Tommaso Puccetti,Simone Nardi,Cosimo Cinquilli,Tommaso Zoppi,Andrea Ceccarelli
2024-02-13
Abstract:Most of the intrusion detection datasets to research machine learning-based intrusion detection systems (IDSs) are devoted to cyber-only systems, and they typically collect data from one architectural layer. Additionally, often the attacks are generated in dedicated attack sessions, without reproducing the realistic alternation and overlap of normal and attack actions. We present a dataset for intrusion detection by performing penetration testing on an embedded cyber-physical system built over Robot Operating System 2 (ROS2). Features are monitored from three architectural layers: the Linux operating system, the network, and the ROS2 services. The dataset is structured as a time series and describes the expected behavior of the system and its response to ROS2-specific attacks: it repeatedly alternates periods of attack-free operation with periods when a specific attack is being performed. Noteworthy, this allows measuring the time to detect an attacker and the number of malicious activities performed before detection. Also, it allows training an intrusion detector to minimize both, by taking advantage of the numerous alternating periods of normal and attack operations.
Machine Learning
What problem does this paper attempt to address?
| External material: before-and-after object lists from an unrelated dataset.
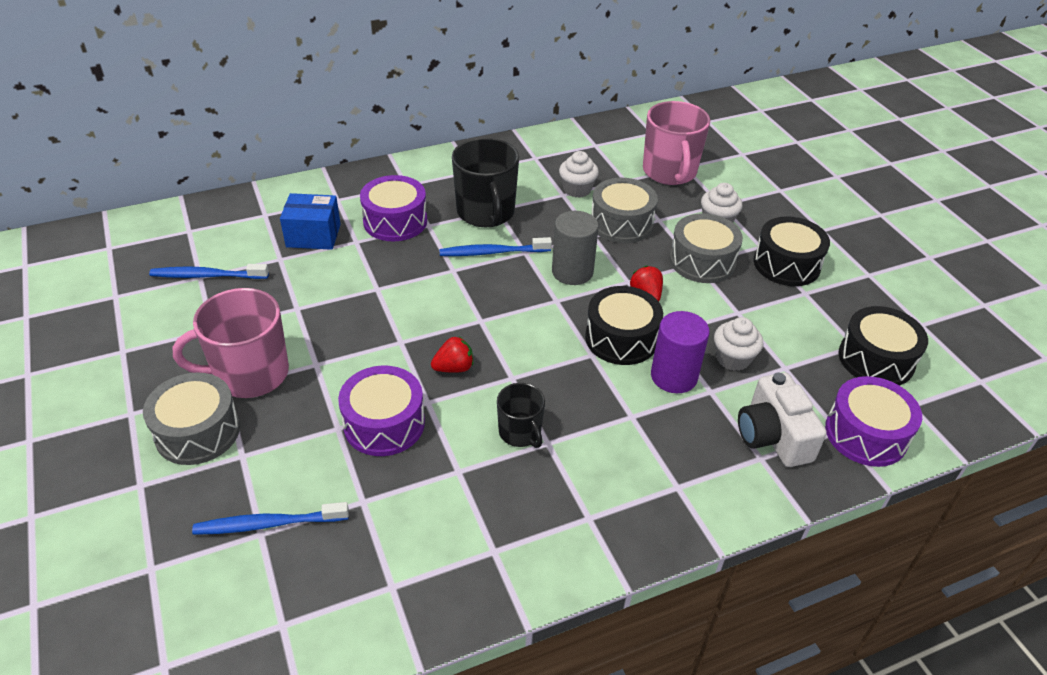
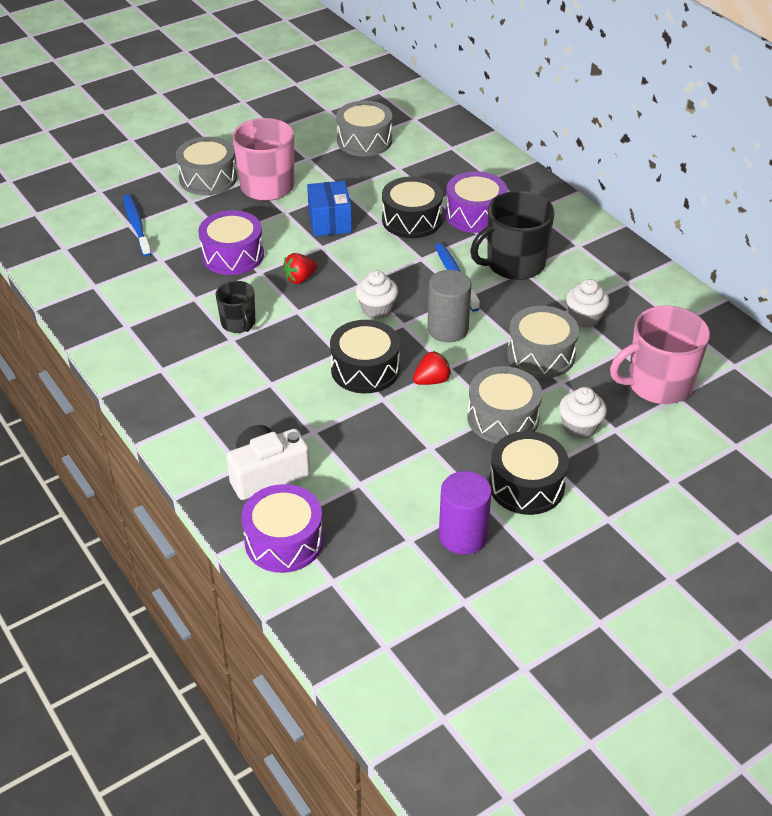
camera: 80 degrees right, 0 degrees up
(207, 276) = (364, 141): blue toothbrush -> grey drum
(313, 235) = (435, 177): blue box -> blue box (329, 222)
(454, 368) = (300, 278): red strawberry -> red strawberry turned 90 degrees clockwise
(520, 432) = (238, 323): black mug -> black mug turned 75 degrees counterclockwise
(674, 376) = (325, 406): purple cylinder -> purple cylinder (463, 536)
(733, 359) = (360, 445): white cupcake -> white cupcake (377, 309)
(876, 359) = (392, 555): black drum -> black drum (412, 220)

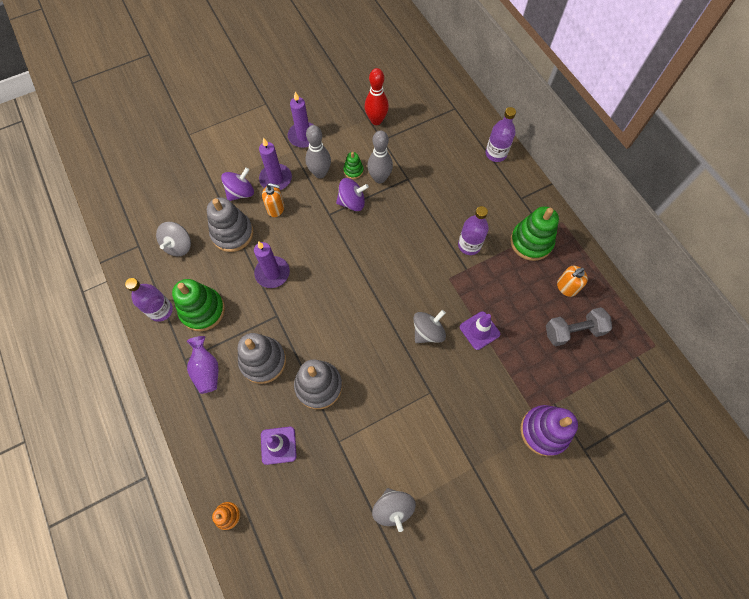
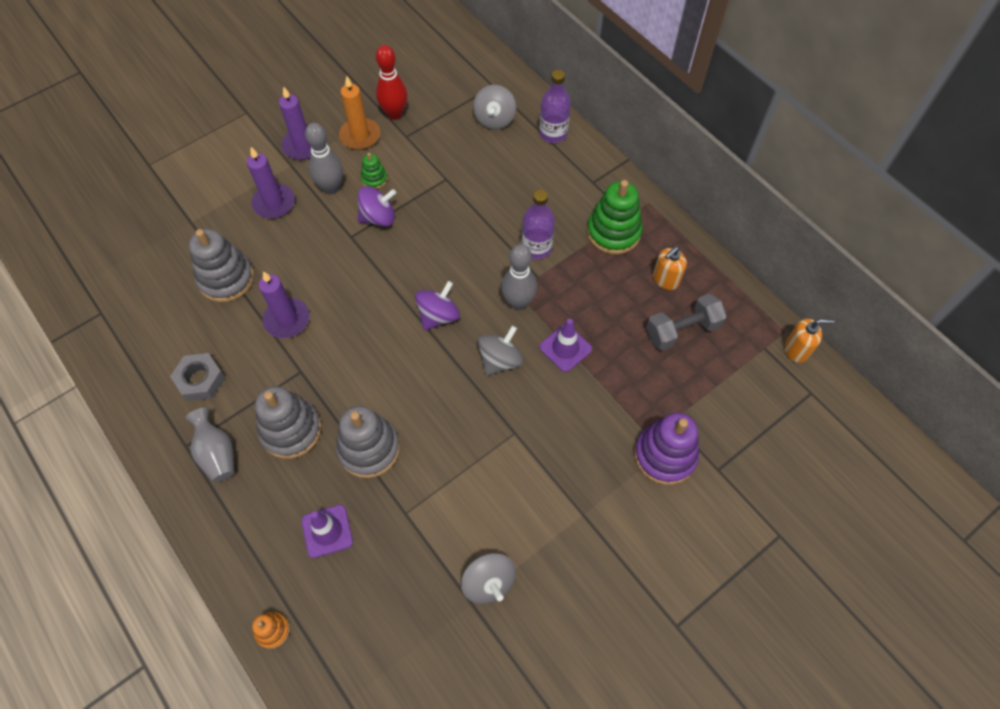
camera: 10 degrees left, 5 degrees down
(161, 310) = (144, 389): purple bottle -> none
(178, 245) = (156, 304): grey spinning top -> grey spinning top (494, 119)
(202, 310) = (200, 380): green stacking toy -> grey nut
(207, 370) = (217, 453): purple vase -> grey vase
(241, 192) = (230, 226): purple spinning top -> purple spinning top (438, 316)
(276, 208) = (279, 239): orange soap dispenser -> orange soap dispenser (796, 350)
(347, 134) = (360, 136): none -> orange candle
(379, 178) = (410, 183): grey bowling pin -> grey bowling pin (518, 302)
The paper aims to address the issue of insufficient intrusion detection datasets for embedded Cyber-Physical Systems (CPS). Specifically, most existing intrusion detection datasets primarily focus on pure network systems and typically collect data from a single architectural layer. Additionally, these datasets often generate attacks in dedicated attack sessions, failing to reproduce the real alternation and overlap between normal operations and attack behaviors. Therefore, this paper proposes a dataset named ROSPaCe, which is specifically designed for penetration testing of Cyber-Physical Systems based on Robot Operating System 2 (ROS2). The characteristics of the ROSPaCe dataset are as follows: 1. **Multi-layer Monitoring**: Features are collected from three architectural layers, including the Linux operating system, network, and ROS2 services. 2. **Real Execution Environment**: The dataset is recorded in an actual running environment, with no simulated traffic or user behavior. 3. **Dynamic Alternation Pattern**: The dataset is organized in a time-series format, alternating between normal operations and attack operations to simulate scenarios where attackers attempt to penetrate the system. 4. **Specific Attacks**: It includes specific attacks against ROS2, such as Discovery and Denial of Service (DoS) attacks, with a total of 6 different attack types. 5. **Large-scale Data**: The final version of the ROSPaCe dataset contains over 30 million data points, with 482 features, and a total size of approximately 40.5GB. With these characteristics, the ROSPaCe dataset can provide valuable resources for training and evaluating Intrusion Detection Systems (IDSs) for embedded Cyber-Physical Systems, particularly those based on ROS2.